Un bonheur atrocement individualiste, fondé sur l’image, sur des standards démesurés qui nous écrasent notre médiocrité à la gueule en nous renvoyant à la solitude de nos attentes et de nos frustrations.

Peut-être avez-vous vu Babel, le dernier film du cinéaste mexicain Alejandro González Inárritu? Trois histoires s’y superposent et se répondent. Une se déroule de part et d’autre de la frontière séparant les États-Unis du Mexique. Une autre au fin fond du Maroc. Une dernière au Japon.

Tandis que les critiques ont beaucoup parlé de la réaction en chaîne que provoque un banal incident, et ce, à l’échelle mondiale, c’est plutôt la solitude de tous ces êtres qui est la plus frappante et, surtout, qui les unit vraiment.
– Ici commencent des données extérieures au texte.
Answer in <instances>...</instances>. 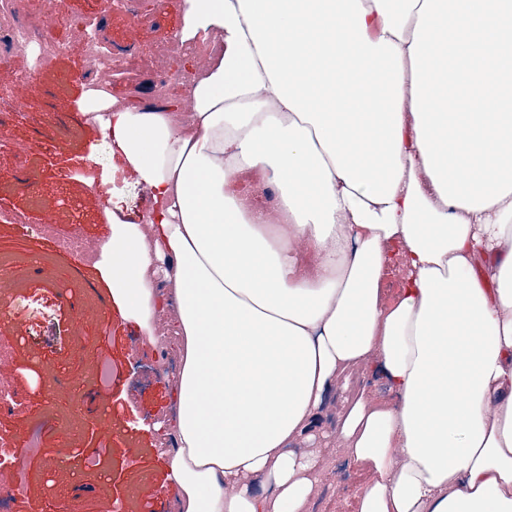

La solitude chez ce couple qui se désagrège depuis la mort d’un de leurs enfants, dans la culpabilité, les remords et la rancune. La solitude de cette sourde et muette dans le chaos de Tokyo, emmurée dans son silence forcé, mais surtout dans le deuil de sa mère. La solitude de la nounou mexicaine qui perd soudainement le contrôle de sa vie sans jamais pouvoir la remettre en piste.

Au delà des liens de cause à effet, ce que nous rappelle ce film, c’est que nous ne sommes pas tout à fait seul dans le malheur.

Et c’est sans doute là que l’art trouve une de ses plus importantes fonctions, même par la télé, même par une émission éducative un peu ragnagna. Sans remplacer le sacré, il peut parfois combler le vide entre les individus, nous rappeler que nous sommes quelque six milliards dans le même bateau.

Nous aimons, nous souffrons tous. Nous voudrions tous accéder au bonheur. Nous sommes tous capables du meilleur comme du pire. Que nous soyons de la génération Passe-Partout ou de celle de Bobino n’y change rien: nous sommes faits de la même fibre et vivons la même époque.

Nous cherchons tous désespérément une allumette à craquer dans le noir.